Neuf ans et demi de prison pour corruption et blanchiment d'argent. «Neuf, comme le nombre de doigts de Lula», qui en a perdu un dans un accident du travail du temps où il était ouvrier tourneur. C'est la blague douteuse de la droite brésilienne, qui exulte après la condamnation, mercredi, de l'ex-président du Brésil (2003-2010) par le juge Sérgio Moro, chargé de l'affaire Petrobras, le groupe pétrolier contrôlé par l'Etat brésilien et pillé par les principaux partis, via des contrats surfacturés avec le secteur du BTP. Luiz Inácio Lula da Silva serait le véritable propriétaire d'un triplex en bord de mer construit et luxueusement équipé par le groupe du bâtiment OAS : un supposé renvoi d'ascenseur en échange de juteux contrats de l'entreprise avec Petrobras. Le juge a néanmoins préféré éviter un «traumatisme» au pays en n'arrêtant pas l'icône de la gauche latino-américaine, qui fera donc appel en liberté. Cette sentence attendue porte un coup dur à l'image de l'ex-leader syndical, comme à ses ambitions de revenir au pouvoir, après la destitution l'an dernier de sa dauphine Dilma Rousseff.

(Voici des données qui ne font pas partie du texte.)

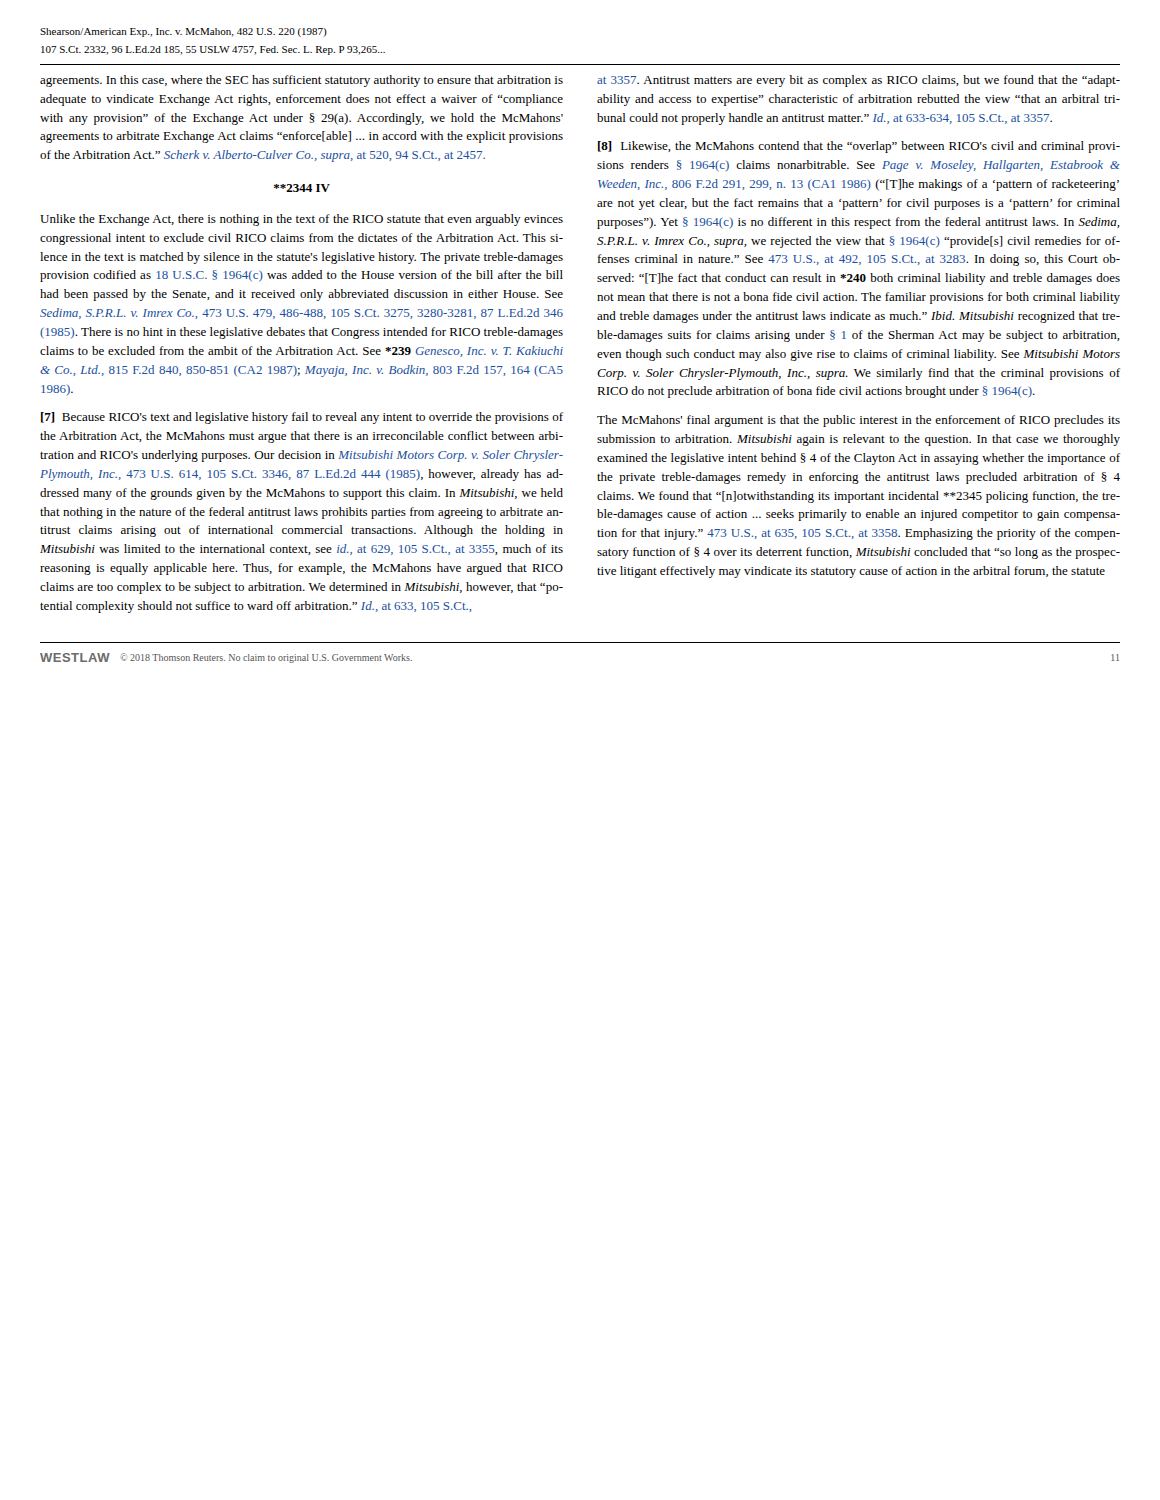Shearson/American Exp., Inc. v. McMahon, 482 U.S. 220 (1987)
107 S.Ct. 2332, 96 L.Ed.2d 185, 55 USLW 4757, Fed. Sec. L. Rep. P 93,265...
agreements. In this case, where the SEC has sufficient statutory authority to ensure that arbitration is adequate to vindicate Exchange Act rights, enforcement does not effect a waiver of “compliance with any provision” of the Exchange Act under § 29(a). Accordingly, we hold the McMahons' agreements to arbitrate Exchange Act claims “enforce[able] ... in accord with the explicit provisions of the Arbitration Act.” Scherk v. Alberto-Culver Co., supra, at 520, 94 S.Ct., at 2457.
**2344 IV
Unlike the Exchange Act, there is nothing in the text of the RICO statute that even arguably evinces congressional intent to exclude civil RICO claims from the dictates of the Arbitration Act. This silence in the text is matched by silence in the statute's legislative history. The private treble-damages provision codified as 18 U.S.C. § 1964(c) was added to the House version of the bill after the bill had been passed by the Senate, and it received only abbreviated discussion in either House. See Sedima, S.P.R.L. v. Imrex Co., 473 U.S. 479, 486-488, 105 S.Ct. 3275, 3280-3281, 87 L.Ed.2d 346 (1985). There is no hint in these legislative debates that Congress intended for RICO treble-damages claims to be excluded from the ambit of the Arbitration Act. See *239 Genesco, Inc. v. T. Kakiuchi & Co., Ltd., 815 F.2d 840, 850-851 (CA2 1987); Mayaja, Inc. v. Bodkin, 803 F.2d 157, 164 (CA5 1986).
[7] Because RICO's text and legislative history fail to reveal any intent to override the provisions of the Arbitration Act, the McMahons must argue that there is an irreconcilable conflict between arbitration and RICO's underlying purposes. Our decision in Mitsubishi Motors Corp. v. Soler Chrysler-Plymouth, Inc., 473 U.S. 614, 105 S.Ct. 3346, 87 L.Ed.2d 444 (1985), however, already has addressed many of the grounds given by the McMahons to support this claim. In Mitsubishi, we held that nothing in the nature of the federal antitrust laws prohibits parties from agreeing to arbitrate antitrust claims arising out of international commercial transactions. Although the holding in Mitsubishi was limited to the international context, see id., at 629, 105 S.Ct., at 3355, much of its reasoning is equally applicable here. Thus, for example, the McMahons have argued that RICO claims are too complex to be subject to arbitration. We determined in Mitsubishi, however, that “potential complexity should not suffice to ward off arbitration.” Id., at 633, 105 S.Ct.,
at 3357. Antitrust matters are every bit as complex as RICO claims, but we found that the “adaptability and access to expertise” characteristic of arbitration rebutted the view “that an arbitral tribunal could not properly handle an antitrust matter.” Id., at 633-634, 105 S.Ct., at 3357.
[8] Likewise, the McMahons contend that the “overlap” between RICO's civil and criminal provisions renders § 1964(c) claims nonarbitrable. See Page v. Moseley, Hallgarten, Estabrook & Weeden, Inc., 806 F.2d 291, 299, n. 13 (CA1 1986) (“[T]he makings of a ‘pattern of racketeering’ are not yet clear, but the fact remains that a ‘pattern’ for civil purposes is a ‘pattern’ for criminal purposes”). Yet § 1964(c) is no different in this respect from the federal antitrust laws. In Sedima, S.P.R.L. v. Imrex Co., supra, we rejected the view that § 1964(c) “provide[s] civil remedies for offenses criminal in nature.” See 473 U.S., at 492, 105 S.Ct., at 3283. In doing so, this Court observed: “[T]he fact that conduct can result in *240 both criminal liability and treble damages does not mean that there is not a bona fide civil action. The familiar provisions for both criminal liability and treble damages under the antitrust laws indicate as much.” Ibid. Mitsubishi recognized that treble-damages suits for claims arising under § 1 of the Sherman Act may be subject to arbitration, even though such conduct may also give rise to claims of criminal liability. See Mitsubishi Motors Corp. v. Soler Chrysler-Plymouth, Inc., supra. We similarly find that the criminal provisions of RICO do not preclude arbitration of bona fide civil actions brought under § 1964(c).
The McMahons' final argument is that the public interest in the enforcement of RICO precludes its submission to arbitration. Mitsubishi again is relevant to the question. In that case we thoroughly examined the legislative intent behind § 4 of the Clayton Act in assaying whether the importance of the private treble-damages remedy in enforcing the antitrust laws precluded arbitration of § 4 claims. We found that “[n]otwithstanding its important incidental **2345 policing function, the treble-damages cause of action ... seeks primarily to enable an injured competitor to gain compensation for that injury.” 473 U.S., at 635, 105 S.Ct., at 3358. Emphasizing the priority of the compensatory function of § 4 over its deterrent function, Mitsubishi concluded that “so long as the prospective litigant effectively may vindicate its statutory cause of action in the arbitral forum, the statute
WESTLAW
© 2018 Thomson Reuters. No claim to original U.S. Government Works.
11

A 71 ans, Lula a certes vu son prestige terni par ce scandale qui aurait commencé sous son mandat. Cela ne l’empêche pas de caracoler en tête des sondages pour la présidentielle de 2018, avec 30 % des intentions de vote, même s’il souffre aussi d’un fort rejet. Lula est un symbole, celui de l’affirmation des couches populaires, qui l’adorent. La droite, elle, l’exècre et fait de sa mise hors jeu une obsession. Légalement, seule une condamnation en appel peut l’empêcher de candidater.
Son avenir politique est donc désormais entre les mains du tribunal de deuxième instance de Porto Alegre. Condamné ou pas, ses détracteurs estiment qu’il ne serait plus moralement en mesure de se présenter. Ce n’est pas l’avis de son parti, où Lula n’a plus d’héritier «compétitif», tous ayant été balayés par les affaires.